I want to clean a html file.
I try to remove the script part in the html and remove the rest of tags and empty lines.
The code I try to use is the following:
sed '/<script/,/<\/script>/d' webpage.html | sed -e 's/<[^>]*>//g' | sed '/^\s*$/d' > output.txt
However, in this method, I can not handle the case which a tag with multiple lines of properties, like:
<body class="three-col logged-out Streams"
data-fouc-class-names="swift-loading"
dir="ltr">
Are there any other methods to deal with this kind of case in SHELL?
RudiC
November 30, 2015, 11:34am
2
To edit HTML files there's better tools than sed
out there. However, for a sed
solution, this might point you in the right direction:
sed '/<script/,/<\/script>/d; s/<[^>]*>//g; /</{:L;N;/>/!bL;d}; /^\s*$/d' file
rudic:
To edit HTML files there's better tools than sed
out there. However, for a sed
solution, this might point you in the right direction:
sed '/<script/,/<\/script>/d; s/<[^>]*>//g; /</{:L;N;/>/!bL;d}; /^\s*$/d' file
Could you please explain what is the third part doing? Thanks.
And it seems that it do not work well in my machine.
RudiC
November 30, 2015, 11:55am
4
This /</{:L;N;/>/!bL;d};
is a loop, entered when a <
is encountered, appending next lines until an >
is read, then deleting the pattern space. It is far from bullet proof, not accounting for e.g. nested tags, but should give you an idea on how you could proceed.
If you want further help you need to be way more specific (details, samples, error msgs, ...).
rudic:
This /</{:L;N;/>/!bL;d};
is a loop, entered when a <
is encountered, appending next lines until an >
is read, then deleting the pattern space.
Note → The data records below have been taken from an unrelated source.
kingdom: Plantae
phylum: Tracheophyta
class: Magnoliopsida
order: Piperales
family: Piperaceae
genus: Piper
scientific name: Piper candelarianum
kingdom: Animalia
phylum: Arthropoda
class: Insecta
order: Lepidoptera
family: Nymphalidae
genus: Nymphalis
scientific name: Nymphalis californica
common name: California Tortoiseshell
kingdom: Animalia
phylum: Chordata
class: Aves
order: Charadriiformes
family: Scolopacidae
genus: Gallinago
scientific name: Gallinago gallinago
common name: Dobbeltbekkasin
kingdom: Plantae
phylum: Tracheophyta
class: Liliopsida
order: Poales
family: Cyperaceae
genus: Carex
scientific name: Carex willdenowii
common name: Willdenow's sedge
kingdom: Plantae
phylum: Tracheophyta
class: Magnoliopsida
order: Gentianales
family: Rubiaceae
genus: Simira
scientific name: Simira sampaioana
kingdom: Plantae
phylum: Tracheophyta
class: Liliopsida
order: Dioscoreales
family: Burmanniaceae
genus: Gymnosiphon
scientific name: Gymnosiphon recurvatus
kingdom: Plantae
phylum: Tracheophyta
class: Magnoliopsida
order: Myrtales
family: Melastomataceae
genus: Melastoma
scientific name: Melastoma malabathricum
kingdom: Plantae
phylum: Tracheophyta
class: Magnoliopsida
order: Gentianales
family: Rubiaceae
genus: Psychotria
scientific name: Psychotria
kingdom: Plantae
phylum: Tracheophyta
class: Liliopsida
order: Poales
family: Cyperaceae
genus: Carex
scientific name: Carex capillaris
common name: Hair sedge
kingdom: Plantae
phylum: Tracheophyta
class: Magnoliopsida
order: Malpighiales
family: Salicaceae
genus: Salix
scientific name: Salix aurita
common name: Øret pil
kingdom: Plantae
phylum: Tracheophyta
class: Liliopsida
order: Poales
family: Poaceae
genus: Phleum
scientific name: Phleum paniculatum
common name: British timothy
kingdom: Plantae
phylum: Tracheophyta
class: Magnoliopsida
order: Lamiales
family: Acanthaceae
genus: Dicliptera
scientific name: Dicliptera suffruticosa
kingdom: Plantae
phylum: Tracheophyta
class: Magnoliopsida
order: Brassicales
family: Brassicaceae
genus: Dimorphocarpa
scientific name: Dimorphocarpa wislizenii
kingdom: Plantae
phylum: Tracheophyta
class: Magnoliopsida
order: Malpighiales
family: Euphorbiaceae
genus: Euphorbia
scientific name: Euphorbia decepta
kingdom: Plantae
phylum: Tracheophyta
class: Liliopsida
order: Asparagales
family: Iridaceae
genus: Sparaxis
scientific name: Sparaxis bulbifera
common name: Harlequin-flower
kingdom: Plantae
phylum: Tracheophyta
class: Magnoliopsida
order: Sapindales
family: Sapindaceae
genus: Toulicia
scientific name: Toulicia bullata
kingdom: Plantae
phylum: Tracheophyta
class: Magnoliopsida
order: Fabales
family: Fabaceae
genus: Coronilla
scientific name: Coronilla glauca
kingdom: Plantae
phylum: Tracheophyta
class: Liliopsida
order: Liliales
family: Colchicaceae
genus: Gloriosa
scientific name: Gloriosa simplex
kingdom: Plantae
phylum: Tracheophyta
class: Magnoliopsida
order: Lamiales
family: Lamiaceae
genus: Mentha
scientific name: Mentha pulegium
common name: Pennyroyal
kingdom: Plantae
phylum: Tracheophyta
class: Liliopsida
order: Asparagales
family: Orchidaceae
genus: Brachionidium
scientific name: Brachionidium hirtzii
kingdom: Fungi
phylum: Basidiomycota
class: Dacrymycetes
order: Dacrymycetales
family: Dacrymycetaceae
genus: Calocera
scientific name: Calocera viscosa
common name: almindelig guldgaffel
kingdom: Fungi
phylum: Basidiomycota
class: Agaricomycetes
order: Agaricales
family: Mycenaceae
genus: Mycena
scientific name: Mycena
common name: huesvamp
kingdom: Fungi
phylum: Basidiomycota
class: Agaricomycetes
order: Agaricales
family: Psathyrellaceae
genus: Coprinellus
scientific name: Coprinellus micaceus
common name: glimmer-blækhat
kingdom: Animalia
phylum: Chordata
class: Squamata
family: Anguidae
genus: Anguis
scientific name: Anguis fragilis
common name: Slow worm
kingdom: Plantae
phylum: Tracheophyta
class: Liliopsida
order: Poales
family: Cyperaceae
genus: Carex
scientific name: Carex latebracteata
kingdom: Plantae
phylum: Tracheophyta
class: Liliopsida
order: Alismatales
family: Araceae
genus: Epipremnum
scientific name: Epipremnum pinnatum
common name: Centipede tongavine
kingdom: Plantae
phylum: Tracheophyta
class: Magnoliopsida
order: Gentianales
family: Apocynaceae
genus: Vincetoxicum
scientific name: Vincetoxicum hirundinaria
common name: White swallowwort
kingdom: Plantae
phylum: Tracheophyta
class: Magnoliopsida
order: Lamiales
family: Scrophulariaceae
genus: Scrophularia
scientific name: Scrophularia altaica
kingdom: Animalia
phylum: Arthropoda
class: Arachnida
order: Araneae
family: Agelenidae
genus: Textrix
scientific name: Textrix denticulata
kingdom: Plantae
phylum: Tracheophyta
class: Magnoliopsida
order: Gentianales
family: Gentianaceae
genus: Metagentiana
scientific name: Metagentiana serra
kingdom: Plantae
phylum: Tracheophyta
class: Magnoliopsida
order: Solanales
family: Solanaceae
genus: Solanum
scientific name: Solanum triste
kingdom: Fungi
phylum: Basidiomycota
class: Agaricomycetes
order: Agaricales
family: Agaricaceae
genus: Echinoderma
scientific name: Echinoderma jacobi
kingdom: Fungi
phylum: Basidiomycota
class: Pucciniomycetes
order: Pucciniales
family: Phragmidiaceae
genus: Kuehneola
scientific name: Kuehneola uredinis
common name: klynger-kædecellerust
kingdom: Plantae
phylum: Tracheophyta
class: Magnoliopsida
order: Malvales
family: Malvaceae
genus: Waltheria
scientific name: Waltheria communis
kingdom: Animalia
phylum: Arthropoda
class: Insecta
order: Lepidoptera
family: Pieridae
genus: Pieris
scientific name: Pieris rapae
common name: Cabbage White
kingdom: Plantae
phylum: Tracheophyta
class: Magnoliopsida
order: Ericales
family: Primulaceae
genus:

It is far from bullet proof, not accounting for e.g. nested tags, but should give you an idea on how you could proceed.
If you want further help you need to be way more specific (details, samples, error msgs, ...).
The error is that
bL: Event not found.
RudiC
November 30, 2015, 12:14pm
6
Check the quoting ('...') of the sed
script.
It's still the same error. I use tcsh. Is there anything wrong with this?
RudiC
November 30, 2015, 1:13pm
8
I can't make any statement on tcsh. Please post your command line exactly as is.
The command line is show as the following:
% sed '/<script/,/<\/script>/d; s/<[^>]*>//g; /</{:L;N;/>/!bl;d}; /^\s*$/d' webpage.html > test.txt
bl: Event not found.
RudiC
November 30, 2015, 1:20pm
10
Sorry, can't help. You may want to scrutinize your shell's man
pages to find out what causes the error ...
---------- Post updated at 19:20 ---------- Previous update was at 19:19 ----------
BTW - WHY is that a lower case l (L)? This is not what I posted!
1 Like
rudic:
Sorry, can't help. You may want to scrutinize your shell's man
pages to find out what causes the error ...
---------- Post updated at 19:20 ---------- Previous update was at 19:19 ----------
BTW - WHY is that a lower case l (L)? This is not what I posted!
Sorry, that's my technical error, and I tried the "L". And it's the same error.
And again, thanks for your help! You give me an idea how to solve it. I'd better do more exploration in this direction.
---------- Post updated at 11:46 PM ---------- Previous update was at 01:23 PM ----------
rudic:
Sorry, can't help. You may want to scrutinize your shell's man
pages to find out what causes the error ...
---------- Post updated at 19:20 ---------- Previous update was at 19:19 ----------
BTW - WHY is that a lower case l (L)? This is not what I posted!
I have solved it! Since the (!) in csh can not be resolved appropriately. (/) should be added before. Then it can work well! Thanks!